Selbst minimale Zinsanhebungen kann sich die Euro-Zone nicht leisten, sie würden derzeit zum endgültigen Crash vieler ohnehin wackeliger Banken, vor allem in Italien, Spanien und Griechenland führen. Der deutschen Kanzlerin kam es in den letzten 10 Jahren seit Ausbruch der Finanzkrise nicht in den Sinn, in Brüssel klare Signale zu senden. Stattdessen taumelt sie nun dem französischen Staatspräsidenten Macron in die Arme und stimmt unter Umgehung des Bundestages einem Eurozonen-Haushalt zu, um sich in der Migrationskrise freikaufen zu können. Dabei ist ein Schuldenschnitt der Eurozone nahezu unausweichlich geworden. Die Frage ist, ob wir danach endgültig zu einer dauerhaften Transfer-Union übergehen, die die EU noch weiter spalten würde, oder ob wir endlich aufwachen und nach einer gemeinsamen Lösung zur Abwicklung des Euro suchen. Anstatt diverse Rettungsaktionen mit weiteren Rettungsschirmen und Hilfsfonds zu verschleiern, kann der Bürger hier von der Politik transparente Lösungsansätze erwarten.
Abwicklung des Euro nötig
Dazu kommt die jüngste Eskalation des Streits unter den EU-Mitgliedern in der Migrationsfrage. Viel zu lange hat Angela Merkel auch dieses Problem immer wieder vertagt und starrköpfig ihren fatalen Kurs der offenen Grenzen verteidigt. Die EU-weiten Wahlerfolge der Nationalisten in den letzten Monaten waren die logische Reaktion der Bürger. Europaweit wurde Merkels Politik der offenen Grenzen abgestraft. Die Bürger erwarten vom Staat zu Recht, dass er für Schutz und Ordnung sorgt, und erst jetzt scheint dieser simple Anspruch auch in der EU-Spitzenpolitik wahrgenommen zu werden. In Deutschland wurden 2017 nicht einmal ein Prozent aller Asylanträge positiv beschieden, 99 Prozent der Antragssteller sind Kriegsflüchtlinge oder reine Wirtschaftszuwanderer bzw. Versorgungssuchende in den europäischen Sozialsystemen.

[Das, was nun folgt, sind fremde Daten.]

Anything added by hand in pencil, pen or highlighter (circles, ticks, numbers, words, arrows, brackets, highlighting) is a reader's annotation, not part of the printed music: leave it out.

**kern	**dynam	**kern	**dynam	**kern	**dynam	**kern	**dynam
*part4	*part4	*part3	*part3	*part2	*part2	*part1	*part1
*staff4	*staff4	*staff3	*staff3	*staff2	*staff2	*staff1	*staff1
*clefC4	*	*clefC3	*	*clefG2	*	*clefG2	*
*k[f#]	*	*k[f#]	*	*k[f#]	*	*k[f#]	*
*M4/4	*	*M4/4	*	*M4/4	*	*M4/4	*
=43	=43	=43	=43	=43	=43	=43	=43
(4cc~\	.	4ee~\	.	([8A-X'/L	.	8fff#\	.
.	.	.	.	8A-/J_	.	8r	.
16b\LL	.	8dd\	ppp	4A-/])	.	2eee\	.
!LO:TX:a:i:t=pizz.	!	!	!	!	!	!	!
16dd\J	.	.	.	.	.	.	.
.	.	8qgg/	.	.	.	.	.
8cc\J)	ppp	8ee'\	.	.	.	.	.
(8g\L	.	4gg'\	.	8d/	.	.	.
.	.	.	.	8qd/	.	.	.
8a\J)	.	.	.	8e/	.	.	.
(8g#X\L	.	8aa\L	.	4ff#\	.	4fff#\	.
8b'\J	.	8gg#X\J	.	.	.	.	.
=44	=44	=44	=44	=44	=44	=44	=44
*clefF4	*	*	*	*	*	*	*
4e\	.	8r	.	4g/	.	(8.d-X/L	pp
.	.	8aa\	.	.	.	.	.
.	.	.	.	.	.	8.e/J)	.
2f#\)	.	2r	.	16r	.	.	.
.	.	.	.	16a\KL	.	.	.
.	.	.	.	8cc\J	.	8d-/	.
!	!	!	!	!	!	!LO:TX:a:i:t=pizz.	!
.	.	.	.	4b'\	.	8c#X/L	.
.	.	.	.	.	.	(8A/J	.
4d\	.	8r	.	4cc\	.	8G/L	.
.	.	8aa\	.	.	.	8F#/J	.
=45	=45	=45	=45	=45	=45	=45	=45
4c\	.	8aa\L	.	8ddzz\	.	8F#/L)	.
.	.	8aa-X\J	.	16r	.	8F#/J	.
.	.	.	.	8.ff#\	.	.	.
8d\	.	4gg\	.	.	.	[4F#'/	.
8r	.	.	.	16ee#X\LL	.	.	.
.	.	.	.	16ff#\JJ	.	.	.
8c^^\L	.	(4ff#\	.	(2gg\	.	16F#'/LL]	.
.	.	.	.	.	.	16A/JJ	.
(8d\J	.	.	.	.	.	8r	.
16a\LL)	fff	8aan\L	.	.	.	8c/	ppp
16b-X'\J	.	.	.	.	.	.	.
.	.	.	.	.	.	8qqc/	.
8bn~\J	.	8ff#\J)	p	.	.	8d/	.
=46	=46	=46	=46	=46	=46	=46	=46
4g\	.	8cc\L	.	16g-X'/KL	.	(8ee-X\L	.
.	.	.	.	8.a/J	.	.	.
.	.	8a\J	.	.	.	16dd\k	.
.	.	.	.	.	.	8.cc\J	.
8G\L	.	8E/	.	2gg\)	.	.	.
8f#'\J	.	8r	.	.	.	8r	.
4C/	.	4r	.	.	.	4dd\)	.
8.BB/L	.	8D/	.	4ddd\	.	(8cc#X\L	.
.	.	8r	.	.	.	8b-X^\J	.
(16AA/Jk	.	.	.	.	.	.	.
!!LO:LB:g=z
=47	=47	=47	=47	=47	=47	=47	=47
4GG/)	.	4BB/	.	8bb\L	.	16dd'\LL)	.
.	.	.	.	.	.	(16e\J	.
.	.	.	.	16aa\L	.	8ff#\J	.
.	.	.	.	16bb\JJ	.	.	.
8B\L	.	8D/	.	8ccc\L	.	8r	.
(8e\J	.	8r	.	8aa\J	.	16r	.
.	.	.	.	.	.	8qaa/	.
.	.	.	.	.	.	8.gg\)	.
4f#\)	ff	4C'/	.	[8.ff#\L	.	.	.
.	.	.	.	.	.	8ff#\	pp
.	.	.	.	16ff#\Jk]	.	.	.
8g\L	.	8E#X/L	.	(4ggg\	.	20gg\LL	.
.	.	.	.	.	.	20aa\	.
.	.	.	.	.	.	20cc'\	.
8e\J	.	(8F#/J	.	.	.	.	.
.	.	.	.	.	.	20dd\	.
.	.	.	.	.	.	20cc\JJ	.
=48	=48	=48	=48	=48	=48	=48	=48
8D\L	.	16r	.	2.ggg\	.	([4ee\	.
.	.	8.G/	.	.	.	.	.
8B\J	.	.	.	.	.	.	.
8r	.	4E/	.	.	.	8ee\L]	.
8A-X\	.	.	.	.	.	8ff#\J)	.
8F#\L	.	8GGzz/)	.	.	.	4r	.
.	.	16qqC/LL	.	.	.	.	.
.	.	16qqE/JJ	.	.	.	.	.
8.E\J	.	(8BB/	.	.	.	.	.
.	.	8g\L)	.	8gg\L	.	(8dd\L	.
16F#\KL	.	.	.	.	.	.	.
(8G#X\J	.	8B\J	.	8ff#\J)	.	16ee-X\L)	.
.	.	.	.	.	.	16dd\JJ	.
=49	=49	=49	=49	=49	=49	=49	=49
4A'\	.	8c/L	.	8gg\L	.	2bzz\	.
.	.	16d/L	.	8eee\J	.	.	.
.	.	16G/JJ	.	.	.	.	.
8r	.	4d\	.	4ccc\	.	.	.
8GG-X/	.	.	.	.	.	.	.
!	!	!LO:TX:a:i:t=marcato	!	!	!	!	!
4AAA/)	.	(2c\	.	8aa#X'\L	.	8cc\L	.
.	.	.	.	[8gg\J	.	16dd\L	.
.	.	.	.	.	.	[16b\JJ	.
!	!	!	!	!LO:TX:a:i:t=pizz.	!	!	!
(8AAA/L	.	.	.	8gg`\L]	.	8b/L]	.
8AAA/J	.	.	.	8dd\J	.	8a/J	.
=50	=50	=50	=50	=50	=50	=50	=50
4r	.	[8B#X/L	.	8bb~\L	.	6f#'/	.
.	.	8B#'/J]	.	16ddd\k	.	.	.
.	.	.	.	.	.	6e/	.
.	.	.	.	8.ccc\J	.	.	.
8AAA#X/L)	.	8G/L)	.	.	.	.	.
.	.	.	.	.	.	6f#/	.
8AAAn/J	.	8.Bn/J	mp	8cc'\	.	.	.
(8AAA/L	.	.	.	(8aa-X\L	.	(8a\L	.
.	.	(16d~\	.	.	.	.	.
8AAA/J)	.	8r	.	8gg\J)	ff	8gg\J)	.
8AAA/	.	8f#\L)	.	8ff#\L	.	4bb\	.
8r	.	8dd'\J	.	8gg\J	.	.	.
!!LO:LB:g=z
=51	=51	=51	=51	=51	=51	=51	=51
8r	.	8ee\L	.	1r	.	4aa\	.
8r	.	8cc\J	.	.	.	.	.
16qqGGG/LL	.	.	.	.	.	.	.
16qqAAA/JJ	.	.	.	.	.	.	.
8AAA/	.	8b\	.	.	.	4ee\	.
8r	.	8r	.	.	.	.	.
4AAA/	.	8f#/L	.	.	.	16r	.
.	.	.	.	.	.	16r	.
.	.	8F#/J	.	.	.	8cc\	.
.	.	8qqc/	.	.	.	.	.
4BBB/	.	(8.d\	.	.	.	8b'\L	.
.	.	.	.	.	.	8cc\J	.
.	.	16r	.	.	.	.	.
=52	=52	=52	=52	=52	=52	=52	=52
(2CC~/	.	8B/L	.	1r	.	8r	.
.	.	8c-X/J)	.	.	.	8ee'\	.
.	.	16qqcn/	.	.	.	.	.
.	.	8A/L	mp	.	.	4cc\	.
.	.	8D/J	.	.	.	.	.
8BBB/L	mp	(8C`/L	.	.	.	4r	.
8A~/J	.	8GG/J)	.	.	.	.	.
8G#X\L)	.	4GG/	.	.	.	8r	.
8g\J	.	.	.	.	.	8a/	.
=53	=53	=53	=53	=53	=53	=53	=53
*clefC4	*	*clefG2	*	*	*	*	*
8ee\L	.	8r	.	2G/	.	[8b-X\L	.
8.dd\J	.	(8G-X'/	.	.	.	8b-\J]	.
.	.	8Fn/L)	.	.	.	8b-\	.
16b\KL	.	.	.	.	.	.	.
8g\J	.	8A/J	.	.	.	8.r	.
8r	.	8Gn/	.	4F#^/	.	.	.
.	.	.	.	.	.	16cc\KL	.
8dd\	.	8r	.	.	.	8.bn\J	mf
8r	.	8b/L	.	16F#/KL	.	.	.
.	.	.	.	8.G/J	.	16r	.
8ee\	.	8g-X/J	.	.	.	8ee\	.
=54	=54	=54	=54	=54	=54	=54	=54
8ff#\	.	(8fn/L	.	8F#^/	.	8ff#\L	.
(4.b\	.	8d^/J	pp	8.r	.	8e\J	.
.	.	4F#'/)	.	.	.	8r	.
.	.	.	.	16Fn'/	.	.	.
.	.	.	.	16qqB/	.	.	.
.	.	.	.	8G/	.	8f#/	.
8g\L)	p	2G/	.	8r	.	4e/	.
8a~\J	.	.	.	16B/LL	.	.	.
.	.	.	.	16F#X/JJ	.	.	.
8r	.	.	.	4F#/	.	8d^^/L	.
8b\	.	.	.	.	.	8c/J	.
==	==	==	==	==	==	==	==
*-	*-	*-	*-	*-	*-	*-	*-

Grenzschutz und Verteidigung
Dasselbe gilt für das vieldiskutierte europäische Verteidigungskonzept. Hier sollte EU-Europa tatsächlich stärker zusammenarbeiten, dies wäre ein echter Mehrwert für die Bürger. Länder wie Frankreich und England verfügen über militärische Erfahrung, die unserem gesamten Kontinent zugute kommen könnte, die uns selbstständiger unsere Interessen verteidigen ließe, ohne in unruhigen Zeiten nur auf den großen amerikanischen Bruder angewiesen zu sein. Es wäre auch die große Chance, Großbritannien wieder für den europäischen Gedanken zu gewinnen. Ein Europa ohne die älteste Demokratie ist auf Dauer nicht vorstellbar.
Deutschland und die Europäische Union brauchen dringend frische Köpfe und neue Konzepte. Einer, der endlich anpackt, anstatt wie Merkel alles tot zu taktieren, ist der österreichische Kanzler Sebastian Kurz. Österreich übernahm eben die Ratspräsidentschaft, das könnte nicht nur in der Asylfrage ein erster kleiner Hoffnungsschimmer und auch ein Vorbild für eine neue Generation deutscher Spitzenpolitiker sein.
Ulrike Trebesius ist Europaabgeordnete.